[The data]
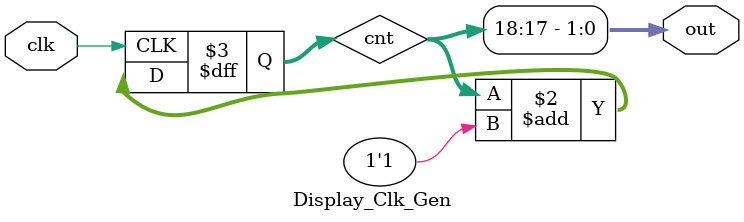
<source format=v>
module Seven_Segment(
    input rst,
    input clk,
    input [14:0] nums,
    output reg [6:0] display,
    output reg [3:0] digit
    );
    
    wire [1:0] display_clk;
    reg [3:0] display_num;

    Display_Clk_Gen DCG(clk, display_clk);

    always @ (posedge clk, posedge rst) begin
        if (rst) begin
            display_num <= 4'b0000;
            digit <= 4'b1111;
        end else begin
            case (display_clk)
                2'd0: begin
                    display_num <= nums % 10;
                    digit <= 4'b1110;
                end
                2'd1: begin
                    display_num <= (nums/10)%10;
                    digit <= 4'b1101;
                end
                2'd2: begin
                    display_num <= (nums/100)%10;
                    digit <= 4'b1011;
                end
                default: begin  // 2'd3
                    display_num <= (nums/1000)%10;
                    digit <= 4'b0111;
                end	
            endcase
        end
    end
    
    always @(*) begin
        case (display_num)
            4'd0: display = 7'b1000000;  // 0
            4'd1: display = 7'b1111001;  // 1
            4'd2: display = 7'b0100100;  // 2
            4'd3: display = 7'b0110000;  // 3
            4'd4: display = 7'b0011001;  // 4
            4'd5: display = 7'b0010010;  // 5
            4'd6: display = 7'b0000010;  // 6
            4'd7: display = 7'b1111000;  // 7
            4'd8: display = 7'b0000000;  // 8
            4'd9: display = 7'b0010000;  // 9
            default: display = 7'b1111111;
        endcase
    end
endmodule

module Display_Clk_Gen (clk, out);
    input clk;
    output [2-1:0] out;
    reg [19-1:0] cnt;

    assign out = cnt[18:17];
    always @(posedge clk) cnt <= cnt + 1'b1;
endmodule
</source>
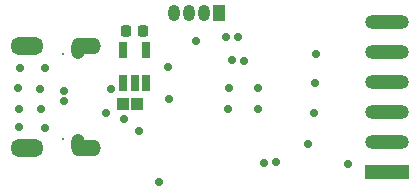
<source format=gbr>
G04*
G04 #@! TF.GenerationSoftware,Altium Limited,Altium Designer,23.1.1 (15)*
G04*
G04 Layer_Color=16711935*
%FSLAX25Y25*%
%MOIN*%
G70*
G04*
G04 #@! TF.SameCoordinates,1495F0C7-D67D-4403-963C-54D1E027F531*
G04*
G04*
G04 #@! TF.FilePolarity,Negative*
G04*
G01*
G75*
%ADD30O,0.14580X0.04816*%
%ADD31R,0.14580X0.04816*%
%ADD40O,0.09855X0.05524*%
%ADD41O,0.04737X0.06706*%
%ADD42C,0.00800*%
%ADD43O,0.11036X0.05918*%
%ADD44O,0.03950X0.05524*%
%ADD45R,0.03950X0.05524*%
%ADD46C,0.02800*%
%ADD59R,0.04147X0.04147*%
G04:AMPARAMS|DCode=60|XSize=37.92mil|YSize=34mil|CornerRadius=7.25mil|HoleSize=0mil|Usage=FLASHONLY|Rotation=270.000|XOffset=0mil|YOffset=0mil|HoleType=Round|Shape=RoundedRectangle|*
%AMROUNDEDRECTD60*
21,1,0.03792,0.01950,0,0,270.0*
21,1,0.02342,0.03400,0,0,270.0*
1,1,0.01450,-0.00975,-0.01171*
1,1,0.01450,-0.00975,0.01171*
1,1,0.01450,0.00975,0.01171*
1,1,0.01450,0.00975,-0.01171*
%
%ADD60ROUNDEDRECTD60*%
%ADD61R,0.02769X0.05524*%
D30*
X500500Y344000D02*
D03*
Y324000D02*
D03*
Y314000D02*
D03*
Y334000D02*
D03*
Y354000D02*
D03*
D31*
Y304000D02*
D03*
D40*
X400374Y346008D02*
D03*
Y311992D02*
D03*
D41*
X397815Y313173D02*
D03*
Y344827D02*
D03*
D42*
X392500Y343173D02*
D03*
X392756Y314827D02*
D03*
D43*
X380492Y346008D02*
D03*
Y311992D02*
D03*
D44*
X429500Y357000D02*
D03*
X434500D02*
D03*
X439500D02*
D03*
D45*
X444500D02*
D03*
D46*
X474406Y313144D02*
D03*
X463800Y307100D02*
D03*
X487500Y306500D02*
D03*
X437000Y347500D02*
D03*
X476300Y323600D02*
D03*
X453000Y340800D02*
D03*
X457700Y325000D02*
D03*
X447700D02*
D03*
X457700Y332000D02*
D03*
X447900Y331900D02*
D03*
X386557Y318654D02*
D03*
X377957Y318854D02*
D03*
X385157Y324854D02*
D03*
X378057Y324954D02*
D03*
X384857Y331654D02*
D03*
X377757Y331954D02*
D03*
X386500Y338600D02*
D03*
X378157Y338554D02*
D03*
X476800Y333500D02*
D03*
X477000Y343400D02*
D03*
X451014Y349006D02*
D03*
X413000Y321700D02*
D03*
X459600Y306900D02*
D03*
X424700Y300500D02*
D03*
X449047Y341187D02*
D03*
X447079Y348903D02*
D03*
X427900Y328400D02*
D03*
X427700Y339000D02*
D03*
X418000Y317500D02*
D03*
X393000Y327500D02*
D03*
Y331000D02*
D03*
X408500Y331500D02*
D03*
X407000Y323500D02*
D03*
D59*
X417264Y326500D02*
D03*
X412736D02*
D03*
D60*
X413744Y351000D02*
D03*
X419256D02*
D03*
D61*
X412760Y333488D02*
D03*
X420240D02*
D03*
X416500D02*
D03*
X420240Y344512D02*
D03*
X412760D02*
D03*
M02*

</source>
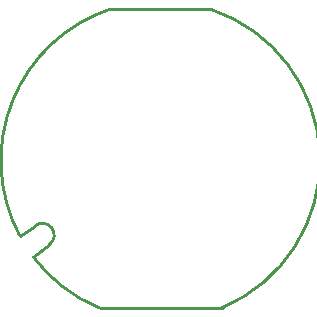
<source format=gko>
G04 Layer: BoardOutlineLayer*
G04 EasyEDA v6.5.15, 2022-10-03 21:12:50*
G04 fb6dd305ba754b819a97ba8624fd114e,51c7c353d140458ba7ebdfa259124d39,10*
G04 Gerber Generator version 0.2*
G04 Scale: 100 percent, Rotated: No, Reflected: No *
G04 Dimensions in millimeters *
G04 leading zeros omitted , absolute positions ,4 integer and 5 decimal *
%FSLAX45Y45*%
%MOMM*%

%ADD10C,0.2540*%
D10*
X-937260Y-708660D02*
G01*
X-1077008Y-816079D01*
X-1064260Y-553720D02*
G01*
X-1191260Y-637539D01*
X-424997Y1282697D02*
G01*
X425000Y1282697D01*
X-512163Y-1244597D02*
G01*
X527834Y-1244597D01*
G75*
G01*
X520588Y-1245586D02*
G03*
X424599Y1281488I-520584J1245586D01*
G75*
G01*
X-1077008Y-816079D02*
G03*
X-519720Y-1247325I1077006J816080D01*
G75*
G01*
X-941883Y-711378D02*
G03*
X-1064227Y-553352I-58122J81374D01*
G75*
G01*
X-424998Y1282697D02*
G03*
X-1193000Y-634576I424999J-1282697D01*

%LPD*%
M02*

</source>
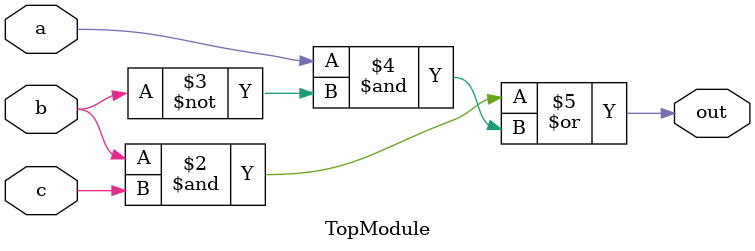
<source format=sv>
module TopModule (
    input logic a,
    input logic b,
    input logic c,
    output logic out
);

    always @(*) begin
        out = (b & c) | (a & ~b);
    end

endmodule
</source>
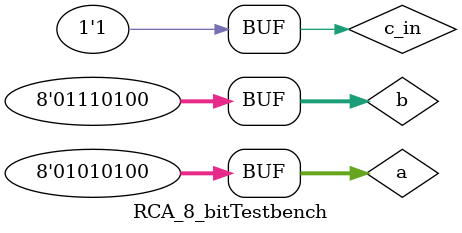
<source format=v>
`timescale 1ns / 1ps

module RCA_8_bitTestbench;

    reg [7:0]a;
    reg [7:0]b;
    reg c_in;

    wire [7:0]s;
    wire c_out;

    RCA_8_bit uut(
        .a(a),
        .b(b),
        .c_in(c_in),
        .c_out(c_out),
        .s(s)
    );

    initial begin
        $monitor ("a = %d, b = %d, c_in = %d, c_out = %d, s = %d", a, b, c_in, c_out, s);
        a = 8'd109; b = 8'd102; c_in = 0;
		#100;
		a = 8'd113; b = 8'd102; c_in = 1;
		#100;
		a = 8'd243; b = 8'd15; c_in = 0;
		#100;
		a = 8'd240; b = 8'd160; c_in = 0;
		#100;
		a = 8'd340; b = 8'd116; c_in = 1;
    end
endmodule
</source>
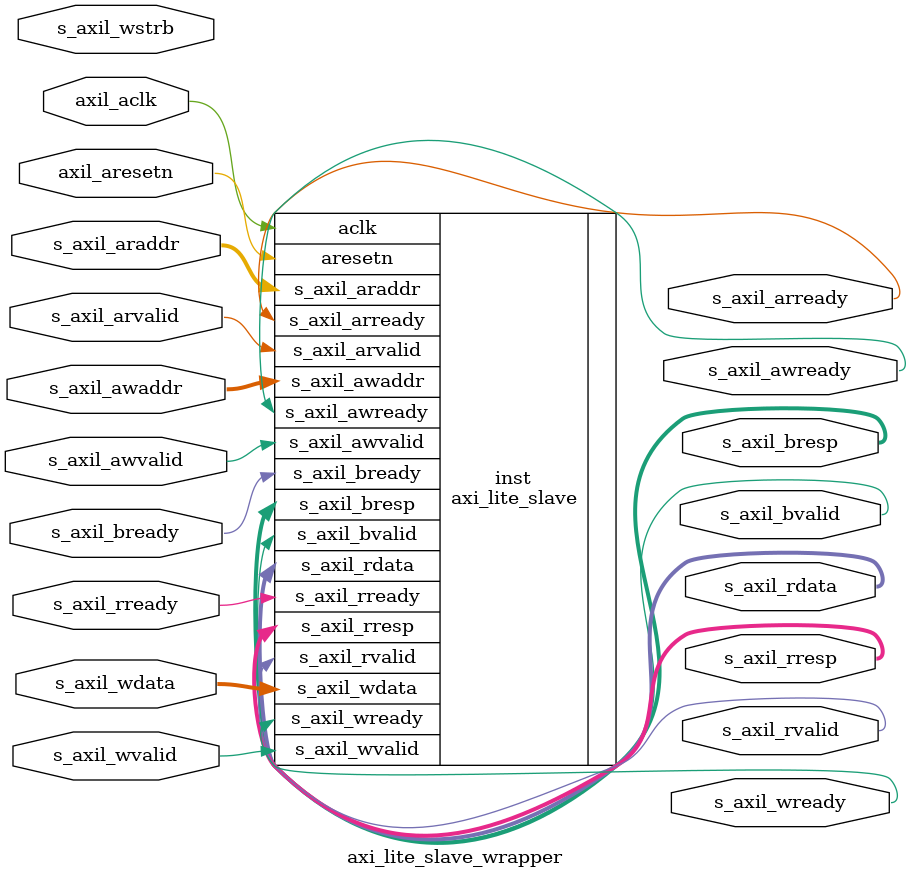
<source format=sv>
module axi_lite_slave_wrapper (
    input                     s_axil_awvalid,
    input              [31:0] s_axil_awaddr,
    output                    s_axil_awready,
    input                     s_axil_wvalid,
    input              [31:0] s_axil_wdata,
    input               [3:0] s_axil_wstrb, // Dummy, only used for sim.
    output                    s_axil_wready,
    output                    s_axil_bvalid,
    output              [1:0] s_axil_bresp,
    input                     s_axil_bready,
    input                     s_axil_arvalid,
    input              [31:0] s_axil_araddr,
    output                    s_axil_arready,
    output                    s_axil_rvalid,
    output             [31:0] s_axil_rdata,
    output              [1:0] s_axil_rresp,
    input                     s_axil_rready,

    input                     axil_aresetn,
    input                     axil_aclk
);

axi_lite_slave #(
    .REG_ADDR_W (12),
    .REG_PREFIX (16'h0000)
) inst (
    .s_axil_awvalid (s_axil_awvalid),
    .s_axil_awaddr  (s_axil_awaddr),
    .s_axil_awready (s_axil_awready),
    .s_axil_wvalid  (s_axil_wvalid),
    .s_axil_wdata   (s_axil_wdata),
    .s_axil_wready  (s_axil_wready),
    .s_axil_bvalid  (s_axil_bvalid),
    .s_axil_bresp   (s_axil_bresp),
    .s_axil_bready  (s_axil_bready),
    .s_axil_arvalid (s_axil_arvalid),
    .s_axil_araddr  (s_axil_araddr),
    .s_axil_arready (s_axil_arready),
    .s_axil_rvalid  (s_axil_rvalid),
    .s_axil_rdata   (s_axil_rdata),
    .s_axil_rresp   (s_axil_rresp),
    .s_axil_rready  (s_axil_rready),

    .aclk           (axil_aclk),
    .aresetn        (axil_aresetn)
);

endmodule: axi_lite_slave_wrapper
</source>
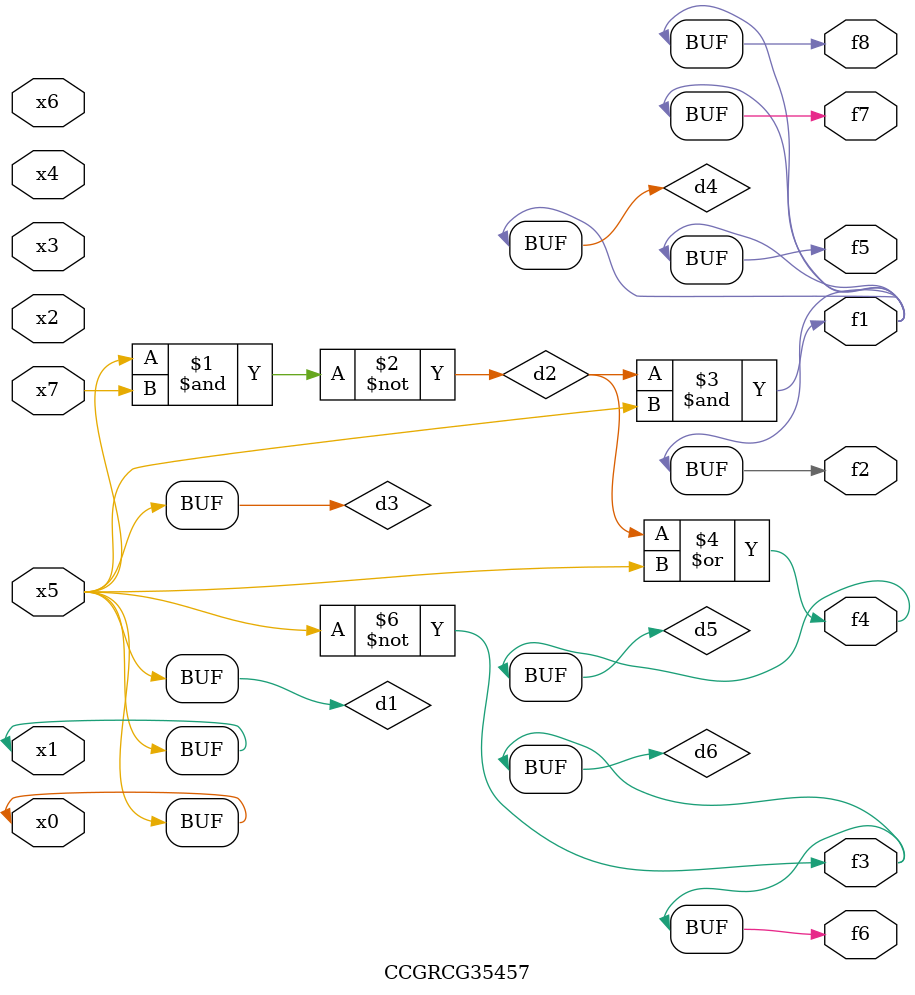
<source format=v>
module CCGRCG35457(
	input x0, x1, x2, x3, x4, x5, x6, x7,
	output f1, f2, f3, f4, f5, f6, f7, f8
);

	wire d1, d2, d3, d4, d5, d6;

	buf (d1, x0, x5);
	nand (d2, x5, x7);
	buf (d3, x0, x1);
	and (d4, d2, d3);
	or (d5, d2, d3);
	nor (d6, d1, d3);
	assign f1 = d4;
	assign f2 = d4;
	assign f3 = d6;
	assign f4 = d5;
	assign f5 = d4;
	assign f6 = d6;
	assign f7 = d4;
	assign f8 = d4;
endmodule

</source>
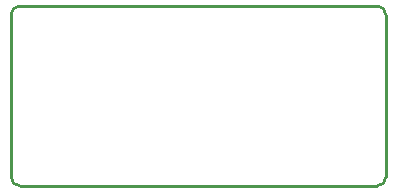
<source format=gbr>
G04 (created by PCBNEW (2013-jul-07)-stable) date Sun 25 Jun 2017 04:45:46 PM PDT*
%MOIN*%
G04 Gerber Fmt 3.4, Leading zero omitted, Abs format*
%FSLAX34Y34*%
G01*
G70*
G90*
G04 APERTURE LIST*
%ADD10C,0.00590551*%
%ADD11C,0.01*%
G04 APERTURE END LIST*
G54D10*
G54D11*
X20000Y-20300D02*
X20000Y-25700D01*
X32200Y-26000D02*
X20300Y-26000D01*
X32500Y-20300D02*
X32500Y-25700D01*
X20300Y-20000D02*
X32200Y-20000D01*
X32200Y-26000D02*
G75*
G03X32500Y-25700I0J300D01*
G74*
G01*
X20000Y-25700D02*
G75*
G03X20300Y-26000I300J0D01*
G74*
G01*
X32500Y-20300D02*
G75*
G03X32200Y-20000I-300J0D01*
G74*
G01*
X20300Y-20000D02*
G75*
G03X20000Y-20300I0J-300D01*
G74*
G01*
M02*

</source>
[/The data]
Look through the material above. Transcribe exactly the lines between the ones with "X449047Y341187D02*" and "G04 Dimensions in millimeters *", inclusive, and keep pictures out.

Finished exercise
X449047Y341187D02*
D03*
X447079Y348903D02*
D03*
X427900Y328400D02*
D03*
X427700Y339000D02*
D03*
X418000Y317500D02*
D03*
X393000Y327500D02*
D03*
Y331000D02*
D03*
X408500Y331500D02*
D03*
X407000Y323500D02*
D03*
D59*
X417264Y326500D02*
D03*
X412736D02*
D03*
D60*
X413744Y351000D02*
D03*
X419256D02*
D03*
D61*
X412760Y333488D02*
D03*
X420240D02*
D03*
X416500D02*
D03*
X420240Y344512D02*
D03*
X412760D02*
D03*
M02*

</source>
<source format=gko>
G04 Layer: BoardOutlineLayer*
G04 EasyEDA v6.5.15, 2022-10-03 21:12:50*
G04 fb6dd305ba754b819a97ba8624fd114e,51c7c353d140458ba7ebdfa259124d39,10*
G04 Gerber Generator version 0.2*
G04 Scale: 100 percent, Rotated: No, Reflected: No *
G04 Dimensions in millimeters *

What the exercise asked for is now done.